(TASK MATERIAL)

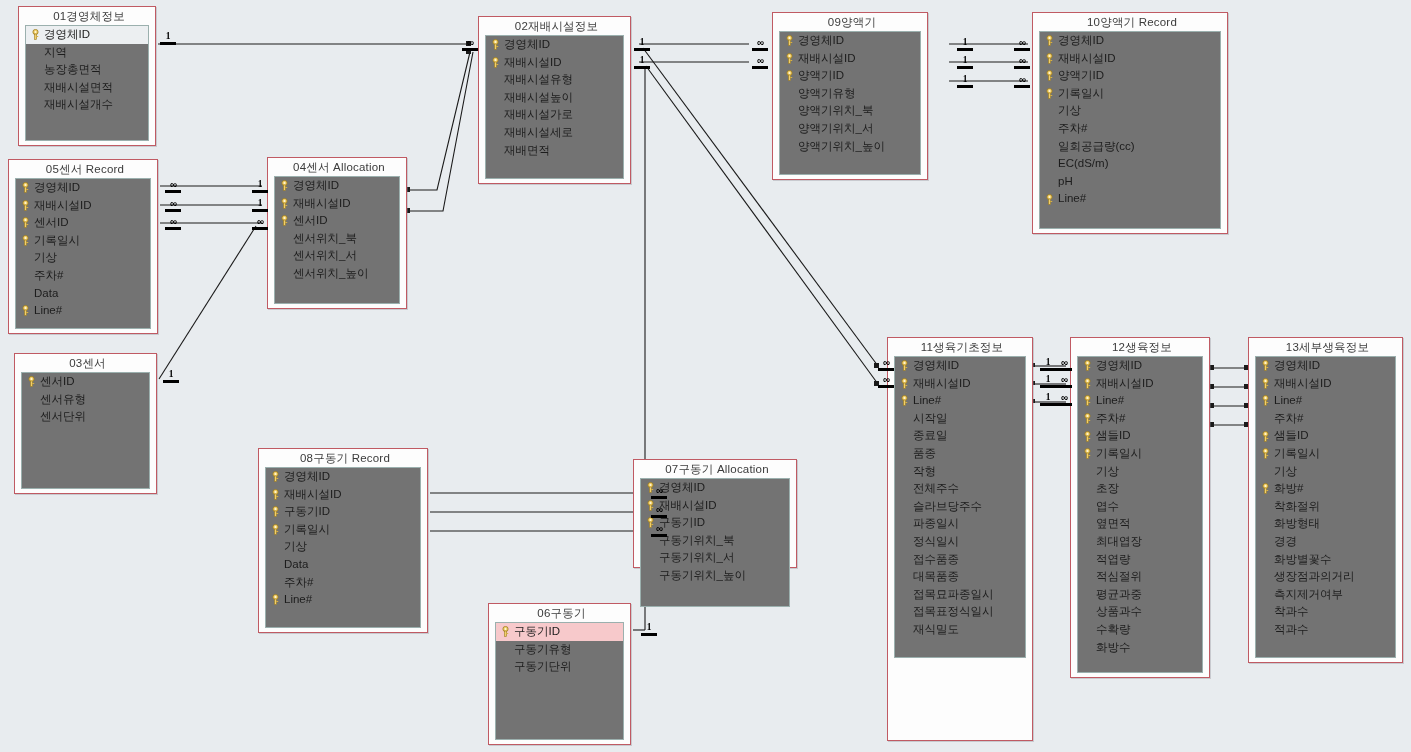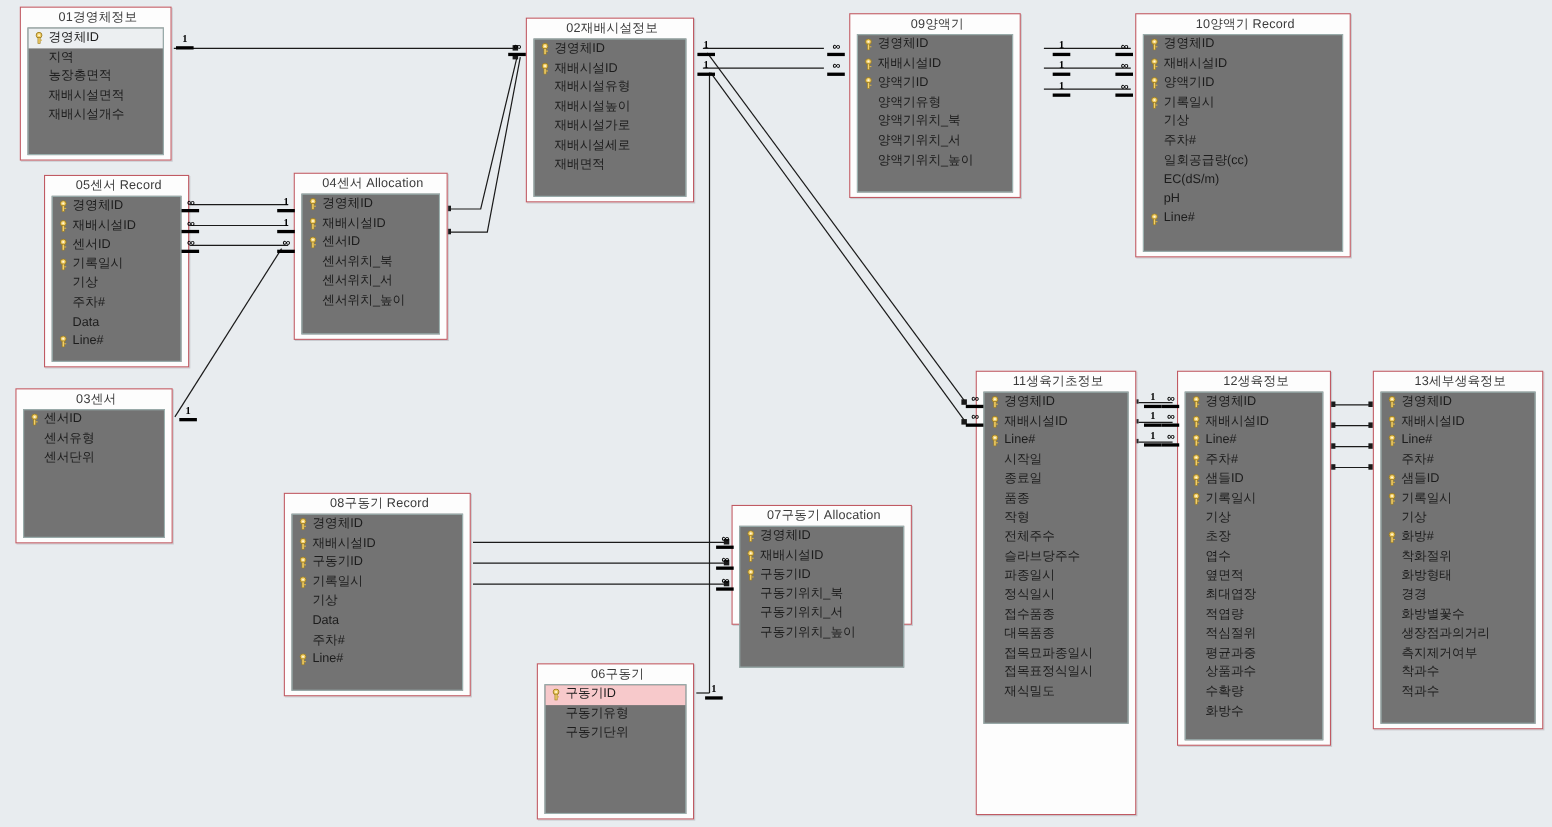--- a/index.html
+++ b/index.html
@@ -355,21 +355,21 @@
                 <circle cx="4.5" cy="3" r="2.6" fill="#f2d06b" stroke="#9a7a1e" stroke-width="0.8"></circle>
                 <circle cx="4.5" cy="3" r="0.9" fill="#fff8dc"></circle>
                 <rect x="3.5" y="5" width="2" height="5.4" fill="#f2d06b" stroke="#9a7a1e" stroke-width="0.6"></rect>
                 <rect x="5.4" y="7" width="1.8" height="1" fill="#d9b247"></rect>
               </svg>
             </span>
             <span class="fname">Line#</span>
           </div>
         </div>
       </div>
-      <div class="table-box" style="left: 8px; top: 159px; width: 132px; height: 175px; margin-left: 32px;">
+      <div class="table-box" style="left: 8px; top: 159px; width: 150px; height: 175px;">
         <div class="tbl-title">05센서 Record</div>
         <div class="field-list" style="height: 151px;">
           <div class="field">
             <span class="keycell">
               <svg class="keyicon" width="9" height="11" viewBox="0 0 9 11" xmlns="http://www.w3.org/2000/svg">
                 <circle cx="4.5" cy="3" r="2.6" fill="#f2d06b" stroke="#9a7a1e" stroke-width="0.8"></circle>
                 <circle cx="4.5" cy="3" r="0.9" fill="#fff8dc"></circle>
                 <rect x="3.5" y="5" width="2" height="5.4" fill="#f2d06b" stroke="#9a7a1e" stroke-width="0.6"></rect>
                 <rect x="5.4" y="7" width="1.8" height="1" fill="#d9b247"></rect>
               </svg>
@@ -597,21 +597,21 @@
           <div class="field">
             <span class="keycell"></span>
             <span class="fname">구동기유형</span>
           </div>
           <div class="field">
             <span class="keycell"></span>
             <span class="fname">구동기단위</span>
           </div>
         </div>
       </div>
-      <div class="table-box" style="left: 665px; top: 459px; width: 164px; height: 109px;">
+      <div class="table-box" style="left: 633px; top: 459px; width: 164px; height: 109px;">
         <div class="tbl-title">07구동기 Allocation</div>
         <div class="field-list" style="height: 129px;">
           <div class="field">
             <span class="keycell">
               <svg class="keyicon" width="9" height="11" viewBox="0 0 9 11" xmlns="http://www.w3.org/2000/svg">
                 <circle cx="4.5" cy="3" r="2.6" fill="#f2d06b" stroke="#9a7a1e" stroke-width="0.8"></circle>
                 <circle cx="4.5" cy="3" r="0.9" fill="#fff8dc"></circle>
                 <rect x="3.5" y="5" width="2" height="5.4" fill="#f2d06b" stroke="#9a7a1e" stroke-width="0.6"></rect>
                 <rect x="5.4" y="7" width="1.8" height="1" fill="#d9b247"></rect>
               </svg>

(End TASK MATERIAL)

=== PROBLEM DESCRIPTION ===
Extract every line from the records above that contains the word "table".

=== ANSWER SECTION ===
-      <div class="table-box" style="left: 8px; top: 159px; width: 132px; height: 175px; margin-left: 32px;">
+      <div class="table-box" style="left: 8px; top: 159px; width: 150px; height: 175px;">
-      <div class="table-box" style="left: 665px; top: 459px; width: 164px; height: 109px;">
+      <div class="table-box" style="left: 633px; top: 459px; width: 164px; height: 109px;">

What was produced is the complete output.